Appellant’s final point is that (a) his plea of guilty was involuntary because “he was represented by indifferent court appointed counsel”; (b) he was under a misapprehension and was fearful “that the prosecuting attorney would increase the sentence because the prosecuting attorney had the power to set the sentence,” and (c-) he was not properly advised concerning his rights (i) to a trial, or (ii) “as to the nature of his plea or consequences of his plea of guilty.”

As to (a) : There is no evidence whatever from which indifference on the part of appellant’s counsel could be inferred. The record shows that counsel investigated the charge, and advised and counseled with appellant.

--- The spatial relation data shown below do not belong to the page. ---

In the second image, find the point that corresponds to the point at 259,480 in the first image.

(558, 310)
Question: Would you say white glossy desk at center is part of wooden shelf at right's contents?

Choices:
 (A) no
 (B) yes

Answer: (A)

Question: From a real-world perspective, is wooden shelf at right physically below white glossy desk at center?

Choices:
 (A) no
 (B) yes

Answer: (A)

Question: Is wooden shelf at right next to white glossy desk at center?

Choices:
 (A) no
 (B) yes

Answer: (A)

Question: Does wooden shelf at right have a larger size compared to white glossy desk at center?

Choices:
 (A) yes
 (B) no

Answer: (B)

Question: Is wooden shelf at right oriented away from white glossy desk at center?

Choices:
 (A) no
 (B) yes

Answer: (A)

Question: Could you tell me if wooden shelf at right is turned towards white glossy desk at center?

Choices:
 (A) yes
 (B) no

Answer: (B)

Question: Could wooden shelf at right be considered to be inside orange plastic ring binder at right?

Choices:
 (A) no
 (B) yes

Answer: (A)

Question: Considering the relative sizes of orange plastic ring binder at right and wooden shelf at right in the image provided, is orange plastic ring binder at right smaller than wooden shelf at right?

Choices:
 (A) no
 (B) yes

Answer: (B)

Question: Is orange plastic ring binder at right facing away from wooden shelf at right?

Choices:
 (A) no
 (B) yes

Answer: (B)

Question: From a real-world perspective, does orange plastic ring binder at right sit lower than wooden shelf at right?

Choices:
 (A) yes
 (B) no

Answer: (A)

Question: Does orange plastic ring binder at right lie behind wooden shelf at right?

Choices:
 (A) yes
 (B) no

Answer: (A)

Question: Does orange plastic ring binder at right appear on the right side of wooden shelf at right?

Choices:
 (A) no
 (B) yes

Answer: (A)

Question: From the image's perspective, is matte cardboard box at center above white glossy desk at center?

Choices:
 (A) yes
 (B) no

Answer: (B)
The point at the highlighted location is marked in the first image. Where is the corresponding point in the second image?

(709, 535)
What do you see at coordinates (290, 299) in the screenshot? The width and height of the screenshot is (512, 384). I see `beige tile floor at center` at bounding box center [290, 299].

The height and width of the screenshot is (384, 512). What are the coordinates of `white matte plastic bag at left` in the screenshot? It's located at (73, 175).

As to (b): The prosecuting attorney first advised appellant’s counsel that if a plea of guilty was entered he would recommend a sentence of ten years, but that was refused by appellant. While awaiting trial, appellant escaped from jail and committed several other serious crimes. The prosecuting attorney then told appellant and his counsel that he would no longer recommend ten years, but his recommendation would be twenty-five years. The circuit judge who received and accepted appellant’s plea of guilty testified that it was not his custom to accept the recommendation of the prosecuting attorney as to punishment, but that he listened to both sides and then imposed the sentence he thought was proper. The prosecuting attorney did not have the “power to set the punishment,” and there is nothing in the evidence to indicate that he attempted to assume or did assume that power.

As to (c): A transcript of what occurred at the time appellant entered his plea of guilty is an exhibit in this case. It shows that appellant appeared in court with his counsel, and after court related to him what had occurred at the time of his arraignment including the fact that he pleaded not guilty, the court asked appellant the purpose of his appearance in court at that time, and he replied, “Change my plea, Sir.” There then followed a discussion between appellant and the court in which appellant stated that he had counseled with his attorney and thoroughly and completely understood the charge against him; that he planned to enter a plea of guilty at the time of arraignment but his “lawyers changed [his] mind;” and that he understood that he was entering a plea of guilty to robbery in the first degree by means of a dangerous and deadly weapon. Appellant was told the range of punishment, and he acknowledged that he had counseled with his attorneys concerning it and understood the range of punishment. The prosecuting attorney recommended that the punishment be imprisonment for a term of twenty-five years, and at allocution appellant stated that he knew of no legal reason why sentence and judgment should not be entered. Appellant asserts, in effect, that he was not told in precise words that he had a right to trial. However, the record shows that at appellant’s request the prosecuting attorney visited him, and he was then told that if he wanted a trial, it would be held. We do not know what appellant contends to have been the “nature of the plea” as to which he was not advised, and by advising him of the range of punishment he was told the consequences of his plea. We note that appellant did not testify at the hearing on *126his motion, and the testimony which we have outlined was not denied.

Appellant has failed to meet his burden to establish a right to any relief, and the findings and conclusions of the trial court are not clearly erroneous.

The judgment is affirmed.

HOUSER, G, concurs.

PER CURIAM:

The foregoing opinion by STOCKARD, C, is adopted as the opinion of the Court.

MORGAN, P. J., and HENLEY and DONNELLY, JJ., and DIXON, Special Judge, all concur.